So I have a script that imports CSV's for contact lists into a table ( http://forums.digitalpoint.com/showthread.php?t=2012367 ) and to make it as efficient as possible it detects duplicates purely in SQL rather than relying on PHP and bloating the code. The script can be set to either overwrite or ignore any duplicates, and I need to be able to count how many duplicates it found. Depending on which option is set for how to handle duplicates, the query looks like the follow. Note: These are bulk inserts where multiple rows are inserted in a single query. This example shows 5 CSV rows in the batch query, but this number is much higher on the live script INSERT IGNORE INTO contacts (site_id, c_registered, c_domain, c_subscribed, c_name, c_email) VALUES ('10', NOW(), 'domain.co.uk', '1', 'Chris', 'chris@domain.co.uk'), ('10', NOW(), 'domain.co.uk', '1', 'Cyn', 'cyn@domain.co.uk'), ('10', NOW(), 'domain.co.uk', '1', 'Chloe', 'chloe@domain.co.uk'), ('10', NOW(), 'domain.co.uk', '1', 'Jennie', 'jennie@domain.co.uk'), ('10', NOW(), 'domain.co.uk', '1', 'Steve', 'steve@domain.co.uk'); Code (markup): INSERT INTO contacts (site_id, c_registered, c_domain, c_subscribed, c_name, c_email) VALUES ('10', NOW(), 'domain.co.uk', '1', 'Chris', 'chris@domain.co.uk'), ('10', NOW(), 'domain.co.uk', '1', 'Cyn', 'cyn@domain.co.uk'), ('10', NOW(), 'domain.co.uk', '1', 'Chloe', 'chloe@domain.co.uk'), ('10', NOW(), 'domain.co.uk', '1', 'Jennie', 'jennie@domain.co.uk'), ('10', NOW(), 'domain.co.uk', '1', 'Steve', 'steve@domain.co.uk') ON DUPLICATE KEY UPDATE c_name = VALUES(c_name); Code (markup): My problem is that I need somehow to be able to detect accurately how many duplicates there were mixed in with rows that weren't. Some people have suggested mysql_errno and mysql_affected_rows but these dont seem to work for the way I have implemented things Any ideas?

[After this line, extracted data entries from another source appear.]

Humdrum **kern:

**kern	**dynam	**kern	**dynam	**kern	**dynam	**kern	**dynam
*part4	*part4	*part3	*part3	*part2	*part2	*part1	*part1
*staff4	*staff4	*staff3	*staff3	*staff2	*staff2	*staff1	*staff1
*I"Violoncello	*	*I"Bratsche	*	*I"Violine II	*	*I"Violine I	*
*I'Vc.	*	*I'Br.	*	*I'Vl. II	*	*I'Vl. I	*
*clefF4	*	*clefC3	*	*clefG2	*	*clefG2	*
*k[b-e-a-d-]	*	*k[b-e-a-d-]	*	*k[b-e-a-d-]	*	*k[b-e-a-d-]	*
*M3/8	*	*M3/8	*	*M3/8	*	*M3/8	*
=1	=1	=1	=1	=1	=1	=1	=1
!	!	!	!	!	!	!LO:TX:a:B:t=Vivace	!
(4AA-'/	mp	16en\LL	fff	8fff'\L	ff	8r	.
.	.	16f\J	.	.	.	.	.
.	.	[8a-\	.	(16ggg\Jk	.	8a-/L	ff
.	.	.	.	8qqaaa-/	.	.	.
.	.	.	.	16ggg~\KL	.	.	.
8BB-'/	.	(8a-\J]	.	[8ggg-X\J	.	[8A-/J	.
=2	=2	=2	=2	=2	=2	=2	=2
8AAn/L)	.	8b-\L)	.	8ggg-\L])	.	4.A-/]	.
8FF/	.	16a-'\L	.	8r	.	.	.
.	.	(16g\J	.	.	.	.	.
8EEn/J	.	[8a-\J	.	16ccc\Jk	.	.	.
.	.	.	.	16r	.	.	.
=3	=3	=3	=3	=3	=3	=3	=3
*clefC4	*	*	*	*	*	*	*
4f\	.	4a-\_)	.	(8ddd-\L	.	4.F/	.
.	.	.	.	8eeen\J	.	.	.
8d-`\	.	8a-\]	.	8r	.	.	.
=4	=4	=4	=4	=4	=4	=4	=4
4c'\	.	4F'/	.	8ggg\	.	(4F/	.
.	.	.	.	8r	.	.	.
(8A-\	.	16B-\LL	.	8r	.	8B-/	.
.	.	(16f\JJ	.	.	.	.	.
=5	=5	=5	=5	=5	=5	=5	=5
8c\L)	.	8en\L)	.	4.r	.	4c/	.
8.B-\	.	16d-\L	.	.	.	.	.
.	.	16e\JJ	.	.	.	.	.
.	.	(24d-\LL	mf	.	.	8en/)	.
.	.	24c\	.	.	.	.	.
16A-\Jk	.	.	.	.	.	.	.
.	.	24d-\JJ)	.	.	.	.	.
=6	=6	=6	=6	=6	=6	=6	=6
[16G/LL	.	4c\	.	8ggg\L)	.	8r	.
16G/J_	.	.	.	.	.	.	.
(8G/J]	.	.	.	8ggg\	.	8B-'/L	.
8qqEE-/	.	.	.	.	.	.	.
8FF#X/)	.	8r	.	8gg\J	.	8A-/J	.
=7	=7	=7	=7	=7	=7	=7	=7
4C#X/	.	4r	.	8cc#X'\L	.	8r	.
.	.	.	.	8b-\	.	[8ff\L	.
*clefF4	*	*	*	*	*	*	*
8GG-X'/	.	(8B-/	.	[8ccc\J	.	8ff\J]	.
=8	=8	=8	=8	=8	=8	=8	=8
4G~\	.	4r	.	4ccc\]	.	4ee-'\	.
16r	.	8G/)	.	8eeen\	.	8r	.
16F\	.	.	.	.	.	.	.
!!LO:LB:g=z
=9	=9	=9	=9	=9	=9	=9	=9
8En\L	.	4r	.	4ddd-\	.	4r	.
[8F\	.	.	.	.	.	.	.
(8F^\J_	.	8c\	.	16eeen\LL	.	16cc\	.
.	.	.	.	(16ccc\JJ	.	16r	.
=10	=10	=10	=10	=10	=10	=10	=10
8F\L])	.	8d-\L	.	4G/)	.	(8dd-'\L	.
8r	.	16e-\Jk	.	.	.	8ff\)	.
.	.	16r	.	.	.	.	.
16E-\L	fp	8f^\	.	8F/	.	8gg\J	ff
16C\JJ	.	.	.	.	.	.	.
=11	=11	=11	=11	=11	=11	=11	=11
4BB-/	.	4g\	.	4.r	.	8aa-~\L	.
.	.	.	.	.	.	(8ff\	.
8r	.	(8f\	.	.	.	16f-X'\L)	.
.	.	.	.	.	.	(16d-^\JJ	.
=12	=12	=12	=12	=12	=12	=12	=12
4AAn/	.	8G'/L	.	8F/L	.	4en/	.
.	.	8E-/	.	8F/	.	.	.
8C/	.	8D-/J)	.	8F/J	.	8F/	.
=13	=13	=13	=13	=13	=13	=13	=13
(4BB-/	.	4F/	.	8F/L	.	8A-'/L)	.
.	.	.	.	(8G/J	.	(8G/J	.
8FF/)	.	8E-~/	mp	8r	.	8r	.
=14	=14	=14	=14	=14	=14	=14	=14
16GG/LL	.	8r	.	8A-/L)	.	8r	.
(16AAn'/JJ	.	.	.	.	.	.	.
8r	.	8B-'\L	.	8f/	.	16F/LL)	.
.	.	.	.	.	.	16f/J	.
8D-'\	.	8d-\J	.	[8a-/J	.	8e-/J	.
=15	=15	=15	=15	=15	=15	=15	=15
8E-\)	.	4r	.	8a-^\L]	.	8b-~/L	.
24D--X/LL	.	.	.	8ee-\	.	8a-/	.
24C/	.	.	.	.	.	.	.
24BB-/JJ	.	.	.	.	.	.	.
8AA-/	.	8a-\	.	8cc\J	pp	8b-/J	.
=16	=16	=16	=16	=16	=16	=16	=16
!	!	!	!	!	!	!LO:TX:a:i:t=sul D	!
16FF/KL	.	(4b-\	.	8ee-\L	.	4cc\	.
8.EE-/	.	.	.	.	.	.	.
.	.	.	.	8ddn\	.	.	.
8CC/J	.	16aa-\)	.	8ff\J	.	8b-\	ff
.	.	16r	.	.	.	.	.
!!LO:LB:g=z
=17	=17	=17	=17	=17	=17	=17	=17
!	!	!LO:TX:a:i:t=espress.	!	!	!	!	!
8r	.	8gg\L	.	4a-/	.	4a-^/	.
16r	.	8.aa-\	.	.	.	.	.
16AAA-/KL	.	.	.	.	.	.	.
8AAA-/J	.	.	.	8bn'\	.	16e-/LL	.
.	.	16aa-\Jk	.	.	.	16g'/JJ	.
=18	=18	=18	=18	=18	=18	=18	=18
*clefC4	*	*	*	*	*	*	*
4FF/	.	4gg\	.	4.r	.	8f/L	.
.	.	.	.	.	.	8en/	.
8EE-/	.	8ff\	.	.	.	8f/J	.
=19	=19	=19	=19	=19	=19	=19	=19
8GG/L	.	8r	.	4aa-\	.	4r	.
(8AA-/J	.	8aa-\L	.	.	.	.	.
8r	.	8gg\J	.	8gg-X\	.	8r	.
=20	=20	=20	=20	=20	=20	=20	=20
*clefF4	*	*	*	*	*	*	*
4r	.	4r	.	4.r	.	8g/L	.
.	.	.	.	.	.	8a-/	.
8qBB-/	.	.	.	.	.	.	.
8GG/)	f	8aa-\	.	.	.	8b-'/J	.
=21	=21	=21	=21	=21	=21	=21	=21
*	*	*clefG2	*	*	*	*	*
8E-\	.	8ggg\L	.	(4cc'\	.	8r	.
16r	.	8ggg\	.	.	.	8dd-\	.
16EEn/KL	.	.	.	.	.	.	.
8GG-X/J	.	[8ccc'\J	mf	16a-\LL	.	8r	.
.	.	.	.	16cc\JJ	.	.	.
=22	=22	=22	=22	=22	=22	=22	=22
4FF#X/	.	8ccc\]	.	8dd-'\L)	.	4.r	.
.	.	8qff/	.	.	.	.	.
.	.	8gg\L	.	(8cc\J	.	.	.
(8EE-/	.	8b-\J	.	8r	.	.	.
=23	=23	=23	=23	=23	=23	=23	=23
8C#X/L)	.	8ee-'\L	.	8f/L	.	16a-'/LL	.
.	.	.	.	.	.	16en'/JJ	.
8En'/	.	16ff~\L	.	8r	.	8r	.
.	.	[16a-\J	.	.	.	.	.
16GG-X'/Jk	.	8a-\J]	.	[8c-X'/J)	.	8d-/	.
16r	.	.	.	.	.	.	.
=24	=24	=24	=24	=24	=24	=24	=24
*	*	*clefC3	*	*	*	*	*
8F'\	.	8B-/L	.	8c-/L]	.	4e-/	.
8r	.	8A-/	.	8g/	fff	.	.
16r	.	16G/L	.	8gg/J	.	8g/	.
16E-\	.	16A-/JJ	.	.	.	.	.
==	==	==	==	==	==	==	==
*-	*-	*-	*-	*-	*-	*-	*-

You can create a temporary table with no unique keys in it, than insert csv (all records) into it. Now you can count duplicates by joining temporary and first table, than you can insert records gathering data from temporary table instead of csv. Regards
Add a field `counter` to the table and use the on duplicate key update clause as follows: INSERT INTO contacts (site_id, c_registered, c_domain, c_subscribed, c_name, c_email) VALUES ('10', NOW(), 'domain.co.uk', '1', 'Chris', 'chris@domain.co.uk'), ('10', NOW(), 'domain.co.uk', '1', 'Cyn', 'cyn@domain.co.uk'), ('10', NOW(), 'domain.co.uk', '1', 'Chloe', 'chloe@domain.co.uk'), ('10', NOW(), 'domain.co.uk', '1', 'Jennie', 'jennie@domain.co.uk'), ('10', NOW(), 'domain.co.uk', '1', 'Steve', 'steve@domain.co.uk') ON DUPLICATE KEY UPDATE c_name = VALUES(c_name), `counter` = `counter` + 1;